Exercise 1 - Rewrite the opinion piece starting at the words "Because They Say" and stopping after "to show otherwise.", changing "Big Tent" to "Open Door" each time it appears.
Exercise 2 - Name every person mentioned by name in the opinion piece about Bloomberg and the Log Cabin Republicans.
Exercise 3 - Resume the opinion piece about Bloomberg and the Log Cabin Republicans after its final sentence.

Because They Say So

| 17 Feb 2015 | 01:48

    THE BRYANT PARK GRILL quickly filled with hot air on Sunday, and it wasn't just because the air conditioning system couldn't accommodate several hundred perspiring Republicans on a muggy August day. The Log Cabin Republicans hosted a "Big Tent" event with Mayor Bloomberg, honoring so-called "inclusive" Republicans-from Arnold Schwarzenegger to George Pataki-on the eve of the Republican National Convention.

    Why the former Democrat Bloomberg-who told the audience that he had happily "come out" of the closet as a Republican, to chuckles and applause-is considered so pro-gay is mystifying to some. But the reason is because he simply says he is, and the press does little to show otherwise.

    This is a man who, after all, has vetoed the Equal Benefits Bill, which requires that city contractors give domestic partnership benefits to gay employees. When the city council overrode Bloomberg's veto, he threatened to take it to court. Bloomberg also recently vetoed an anti-bullying bill that would protect school students based on sexual orientation and gender identity; the city council is expected to override that veto too. Though Bloomberg has tried to make it appear that he supports the rights of gay couples, he has refused to offer a clear opinion on same-sex marriage. He's supporting George W. Bush for president, and brought the Republicans here for their convention in the middle of a hostile election campaign in which gays are cannon fodder.

    Nonetheless, at the "Big Tent" event, Bloomberg once again talked about how pro-gay he believes he is. Log Cabin leader Patrick Guerriero thanked him for his alleged support and talked about how we have to keep the Republican Party "from being hijacked." It was a curious verb tense to use, because the last time anyone grounded in reality had checked, the hijacking took place long ago. The Christian right has worked for 30 years to take over the party and has reached its apex with an evangelical in the White House who is stripping away abortion rights and making laws against people who don't follow the sexual straight and narrow. Bloomberg and the rest of the alleged moderates are window dressing, faux faces of moderation helping to reelect George Bush at a convention whose theocratic platform-calling heterosexual marriage the foundation of civilization-was quietly hammered out by the delegates last week and put to bed.

Data under study -

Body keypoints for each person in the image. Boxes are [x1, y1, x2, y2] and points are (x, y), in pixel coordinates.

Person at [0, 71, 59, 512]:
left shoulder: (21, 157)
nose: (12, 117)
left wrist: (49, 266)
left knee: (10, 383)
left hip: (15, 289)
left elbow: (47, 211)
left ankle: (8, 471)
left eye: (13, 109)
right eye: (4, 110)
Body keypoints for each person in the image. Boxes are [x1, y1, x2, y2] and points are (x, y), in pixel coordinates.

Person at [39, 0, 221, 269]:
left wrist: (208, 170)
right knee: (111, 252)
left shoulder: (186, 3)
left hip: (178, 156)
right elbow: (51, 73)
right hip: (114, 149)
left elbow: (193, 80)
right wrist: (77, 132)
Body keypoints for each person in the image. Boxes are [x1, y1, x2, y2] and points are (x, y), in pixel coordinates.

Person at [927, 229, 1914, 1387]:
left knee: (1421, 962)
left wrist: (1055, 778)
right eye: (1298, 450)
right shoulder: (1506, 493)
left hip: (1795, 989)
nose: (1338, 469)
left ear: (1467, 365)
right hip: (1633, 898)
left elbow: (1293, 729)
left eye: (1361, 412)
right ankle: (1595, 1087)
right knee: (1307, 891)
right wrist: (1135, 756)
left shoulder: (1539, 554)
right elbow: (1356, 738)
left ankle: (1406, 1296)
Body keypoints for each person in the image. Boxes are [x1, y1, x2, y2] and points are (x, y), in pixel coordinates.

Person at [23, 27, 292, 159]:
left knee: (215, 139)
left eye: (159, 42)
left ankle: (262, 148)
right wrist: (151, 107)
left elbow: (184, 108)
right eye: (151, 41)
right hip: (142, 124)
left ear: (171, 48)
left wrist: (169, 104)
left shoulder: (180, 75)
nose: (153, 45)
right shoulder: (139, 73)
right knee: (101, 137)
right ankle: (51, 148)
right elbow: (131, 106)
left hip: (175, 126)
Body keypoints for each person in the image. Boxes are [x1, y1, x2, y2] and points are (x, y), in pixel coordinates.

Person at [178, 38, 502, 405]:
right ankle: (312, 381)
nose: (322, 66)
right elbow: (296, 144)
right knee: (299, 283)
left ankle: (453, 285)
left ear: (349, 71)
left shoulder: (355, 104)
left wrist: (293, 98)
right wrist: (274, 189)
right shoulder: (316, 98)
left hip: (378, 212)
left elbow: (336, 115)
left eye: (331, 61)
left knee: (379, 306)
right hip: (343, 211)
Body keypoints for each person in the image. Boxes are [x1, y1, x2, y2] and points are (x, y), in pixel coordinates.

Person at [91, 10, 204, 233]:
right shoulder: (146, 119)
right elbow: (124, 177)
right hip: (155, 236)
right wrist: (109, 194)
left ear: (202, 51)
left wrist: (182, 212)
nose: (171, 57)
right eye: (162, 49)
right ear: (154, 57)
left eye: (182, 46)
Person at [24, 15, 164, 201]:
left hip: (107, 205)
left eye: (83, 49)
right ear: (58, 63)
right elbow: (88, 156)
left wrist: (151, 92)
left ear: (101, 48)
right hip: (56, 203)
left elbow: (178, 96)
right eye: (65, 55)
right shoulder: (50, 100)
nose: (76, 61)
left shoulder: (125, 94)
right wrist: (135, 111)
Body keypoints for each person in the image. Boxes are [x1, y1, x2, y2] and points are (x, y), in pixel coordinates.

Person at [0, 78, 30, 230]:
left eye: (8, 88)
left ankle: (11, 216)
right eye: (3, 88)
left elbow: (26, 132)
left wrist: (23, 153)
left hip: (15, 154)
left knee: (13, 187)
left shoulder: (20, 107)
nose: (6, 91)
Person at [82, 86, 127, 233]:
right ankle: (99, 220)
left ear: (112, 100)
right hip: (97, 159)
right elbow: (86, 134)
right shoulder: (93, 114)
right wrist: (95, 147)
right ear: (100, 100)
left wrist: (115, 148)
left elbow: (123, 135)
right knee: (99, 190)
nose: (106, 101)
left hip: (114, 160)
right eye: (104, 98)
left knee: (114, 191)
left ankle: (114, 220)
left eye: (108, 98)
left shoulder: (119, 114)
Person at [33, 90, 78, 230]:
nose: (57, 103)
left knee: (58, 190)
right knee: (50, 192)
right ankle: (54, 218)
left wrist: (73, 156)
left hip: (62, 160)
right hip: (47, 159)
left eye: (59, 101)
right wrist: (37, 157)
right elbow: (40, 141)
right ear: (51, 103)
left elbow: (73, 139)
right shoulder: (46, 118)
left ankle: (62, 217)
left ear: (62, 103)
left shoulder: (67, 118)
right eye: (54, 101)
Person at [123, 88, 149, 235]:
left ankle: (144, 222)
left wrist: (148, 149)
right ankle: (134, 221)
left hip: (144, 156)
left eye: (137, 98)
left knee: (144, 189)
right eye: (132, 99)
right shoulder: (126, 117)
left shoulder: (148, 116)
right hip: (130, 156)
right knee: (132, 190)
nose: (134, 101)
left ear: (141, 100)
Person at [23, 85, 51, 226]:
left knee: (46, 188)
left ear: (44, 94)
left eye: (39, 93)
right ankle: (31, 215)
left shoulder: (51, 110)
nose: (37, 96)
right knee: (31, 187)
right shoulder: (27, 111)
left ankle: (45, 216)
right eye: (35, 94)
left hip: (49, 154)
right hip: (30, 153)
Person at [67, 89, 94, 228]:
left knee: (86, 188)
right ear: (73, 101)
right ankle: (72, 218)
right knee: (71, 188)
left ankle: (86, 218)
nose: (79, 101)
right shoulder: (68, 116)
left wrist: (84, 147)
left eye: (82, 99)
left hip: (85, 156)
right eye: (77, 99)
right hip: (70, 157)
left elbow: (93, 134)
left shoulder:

Response box 1 -
Because They Say So

| 17 Feb 2015 | 01:48

    THE BRYANT PARK GRILL quickly filled with hot air on Sunday, and it wasn't just because the air conditioning system couldn't accommodate several hundred perspiring Republicans on a muggy August day. The Log Cabin Republicans hosted a "Open Door" event with Mayor Bloomberg, honoring so-called "inclusive" Republicans-from Arnold Schwarzenegger to George Pataki-on the eve of the Republican National Convention.

    Why the former Democrat Bloomberg-who told the audience that he had happily "come out" of the closet as a Republican, to chuckles and applause-is considered so pro-gay is mystifying to some. But the reason is because he simply says he is, and the press does little to show otherwise.

Response box 2 -
Bloomberg
Arnold Schwarzenegger
George Pataki
George W. Bush
Patrick Guerriero

Response box 3 -
    As I stood there in the sweaty Bryant Park Grill, watching gay Republican delegates flash their Pepsodent smiles, I couldn't help but think about what Cardinal Egan might be doing down in the vaults of St. Patrick's Cathedral. While all of these pro-choice Catholic Republicans-who have prominent speaking slots at the convention-were cavorting in a park with known homosexuals, Egan was getting ready to lead the Republicans in prayer, giving the benediction one night during the convention. How curious, since Cardinal Egan has been caught red-handed letting known child molesters get off, something the RNC seems to have forgotten. But the mega-hypocrisy is this: Just last April, Egan, taking orders from the Vatican, told the New York Daily News that John Kerry might not be invited to the archdiocese's annual Alfred E. Smith Dinner in October because of his abortion stance. Now here we have Egan promoting a convention that is giving prominence to pro-choice Catholic Republicans, including Schwarzenegger and Rudy Giuliani, who also were honored at the Big Tent event.

    The order coming out of the Vatican back in April was that John Kerry was to be denied communion because of his stance on abortion and his support for gay rights. But Egan and the rest of gang that attacked Kerry-including the Catholic League's snarling pit bull William Donahue-don't seem to mind Gov. Pataki's running with a queer crowd at the convention. Pataki spoke at the Log Cabin event and positively glistened when Guerriero said that some people there "liked the sound of a President Pataki." If such fantasies even came close to reality, it would make Pataki a presidential candidate whose stated views on abortion and gay rights aren't much different than John Kerry's. Perhaps Catholic leaders realize that Pataki is a Republican who, like Bloomberg, has a reputation for being pro-gay even as he really does little to push gay rights. It took years for Pataki to force the hand of state senator Joe Bruno to make sure New York State passed a gay rights bill, after breaking several promises to do so. And maybe the Catholic leaders' larger agenda is to simply defeat Democrats. After all, a few nominally pro-choice and pro-gay Republicans aren't going to stop the right-wing juggernaut, and may even help make the party look tolerant, which is of course what the convention is all about.

    Writing on the Washington Monthly's blog last week, Amy Sullivan pointed out how much Donohue rails against Kerry but stays silent about Republican Catholics who are pro-choice, while much of the media doesn't seem to notice.

    "Look at the line-up for next week's Republican Convention. On three out of the four evenings, the primetime programming stars a high-profile Republican Catholic who also happens to be pro-choice," she notes. "Between Arnold Schwarzenegger and George Pataki, their states are responsible for 35 percent of the abortions performed in the U.S.? How many reporters do you think are going to ask Rudy Giuliani or George Pataki or Arnold Schwarzenegger if they should refrain from taking communion?"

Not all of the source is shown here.